Thoughts from Office 2.0
One of the criticisms leveled at lawyers is that if our clients did what we recommended, employees would still be writing memos on notebook paper and sending them down to the steno pool for transcription. In some ways that criticism is warranted when a client wants to incorporate technology that doesn’t facilitate compliance with the law. While a particular item of technology, like a blog, might move your business forward, the real world, like liability for a defamatory post, often intervenes. Awareness’ products seem embrace technology, and the productivity promised by it, while allowing compliance related efforts to take place in the background.
Awareness’ products incorporate permissioning, versioning and filtering out of the box. These tools are crucial for businesses who seek to utilize office 2.0 tools, but who also understand the theory of litigation prevention (as opposed to litigation attraction). Permissioning is a great way for larger companies to embrace these technologies without sacrificing controls put in place to deal with real world issues. For example, while free and open communication is a great thing, I think even the most diehard technology evangelist would agree that human resources’ wiki shouldn’t be open. So business faces a choice: deny HR a wiki, create a totally separate system for HR, or abandon wikis altogether. A set of permission based wikis may solve this problem.

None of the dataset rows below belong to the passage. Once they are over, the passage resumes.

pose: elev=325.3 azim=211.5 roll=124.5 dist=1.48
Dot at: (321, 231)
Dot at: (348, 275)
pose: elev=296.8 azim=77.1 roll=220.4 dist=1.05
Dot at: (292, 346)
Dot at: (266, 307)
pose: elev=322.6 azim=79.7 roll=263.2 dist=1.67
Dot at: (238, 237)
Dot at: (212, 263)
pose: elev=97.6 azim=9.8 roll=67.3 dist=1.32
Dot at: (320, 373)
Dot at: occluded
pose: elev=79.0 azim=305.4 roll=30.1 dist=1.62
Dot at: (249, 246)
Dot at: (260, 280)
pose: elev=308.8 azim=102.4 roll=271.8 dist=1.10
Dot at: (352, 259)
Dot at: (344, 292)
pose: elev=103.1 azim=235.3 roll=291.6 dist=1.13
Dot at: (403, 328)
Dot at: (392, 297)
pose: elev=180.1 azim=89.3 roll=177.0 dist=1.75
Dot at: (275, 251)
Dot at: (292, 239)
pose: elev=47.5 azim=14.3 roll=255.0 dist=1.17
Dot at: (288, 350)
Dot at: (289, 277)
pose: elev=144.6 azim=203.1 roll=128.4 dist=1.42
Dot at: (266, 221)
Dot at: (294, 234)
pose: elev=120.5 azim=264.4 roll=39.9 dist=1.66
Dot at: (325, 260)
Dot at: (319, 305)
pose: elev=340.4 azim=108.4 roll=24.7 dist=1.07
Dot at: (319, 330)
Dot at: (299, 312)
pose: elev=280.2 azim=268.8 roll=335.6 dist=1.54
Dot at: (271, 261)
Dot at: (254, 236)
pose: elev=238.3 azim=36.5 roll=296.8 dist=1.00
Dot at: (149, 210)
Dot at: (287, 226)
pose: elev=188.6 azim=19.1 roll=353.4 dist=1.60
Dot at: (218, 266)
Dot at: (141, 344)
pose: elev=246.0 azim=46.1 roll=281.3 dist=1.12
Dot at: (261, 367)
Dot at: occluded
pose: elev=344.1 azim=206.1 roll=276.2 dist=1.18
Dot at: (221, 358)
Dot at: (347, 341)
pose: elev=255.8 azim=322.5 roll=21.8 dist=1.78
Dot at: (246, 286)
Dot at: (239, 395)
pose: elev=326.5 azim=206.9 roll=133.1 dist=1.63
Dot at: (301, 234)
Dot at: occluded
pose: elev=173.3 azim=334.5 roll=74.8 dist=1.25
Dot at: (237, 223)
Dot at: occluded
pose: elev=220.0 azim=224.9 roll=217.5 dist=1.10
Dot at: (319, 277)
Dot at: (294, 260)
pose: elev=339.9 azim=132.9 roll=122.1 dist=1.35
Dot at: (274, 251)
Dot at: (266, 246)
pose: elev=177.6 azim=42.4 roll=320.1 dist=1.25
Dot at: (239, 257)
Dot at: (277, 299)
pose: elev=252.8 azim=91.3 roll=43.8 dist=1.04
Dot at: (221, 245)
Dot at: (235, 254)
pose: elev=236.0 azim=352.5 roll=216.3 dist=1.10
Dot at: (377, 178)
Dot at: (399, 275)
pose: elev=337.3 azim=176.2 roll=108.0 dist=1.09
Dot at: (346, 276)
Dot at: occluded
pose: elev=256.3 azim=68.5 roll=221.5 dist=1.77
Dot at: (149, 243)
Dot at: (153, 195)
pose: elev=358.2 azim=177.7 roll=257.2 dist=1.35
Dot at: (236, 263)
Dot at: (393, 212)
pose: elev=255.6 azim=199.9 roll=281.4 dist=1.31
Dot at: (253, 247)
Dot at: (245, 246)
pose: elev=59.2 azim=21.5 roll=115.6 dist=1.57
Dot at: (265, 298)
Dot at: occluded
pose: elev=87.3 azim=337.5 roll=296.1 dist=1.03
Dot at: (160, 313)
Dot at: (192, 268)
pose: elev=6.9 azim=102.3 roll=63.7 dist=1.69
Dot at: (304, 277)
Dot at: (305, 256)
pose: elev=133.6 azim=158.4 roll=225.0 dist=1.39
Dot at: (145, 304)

Versioning is another great tool. Companies often need to know when and where a document, blog or wiki was updated. This might help in understanding why a particular contract provision was worded the way it was or where a trouble ticket got mishandled. The latter is a nice way to pre-empt litigation. Imagine if you were using a wiki to problem solve a server crash that caused other problems. By referring to prior versions of your wiki, you could effectively communicate with your customer about how things went wrong, and why. This type of communication is often the single best way of keeping that customer from calling their lawyer, and increasing your legal costs as a result.
I also really like this version of filtering. Filtering has VERY negative connotations. When people, including myself, think of filtering, we tend to think of very heavy handed, and honestly, very lawyer driven, filtering systems that end up forcing people to communicate using vague and tortured language. However properly implemented, filtering can be an effective business communication tool. For example, you might want to create an internal corporate blog. To make the blog effective you put few or no restrictions on what can be discussed. You could use filtering to leverage your internal blog. By setting up rules, certain content from your internal blog could be posted to your public blog. Not only does this save you time and money, it makes your external blog more authentic, and might result in more market acceptance.
So, overall, my conversation with Mr. Carter was pretty exciting. It’s interesting to see technology embraced and adapted in ways that acknowledge real world issues and the way corporate environments need to be structured to deal with business today.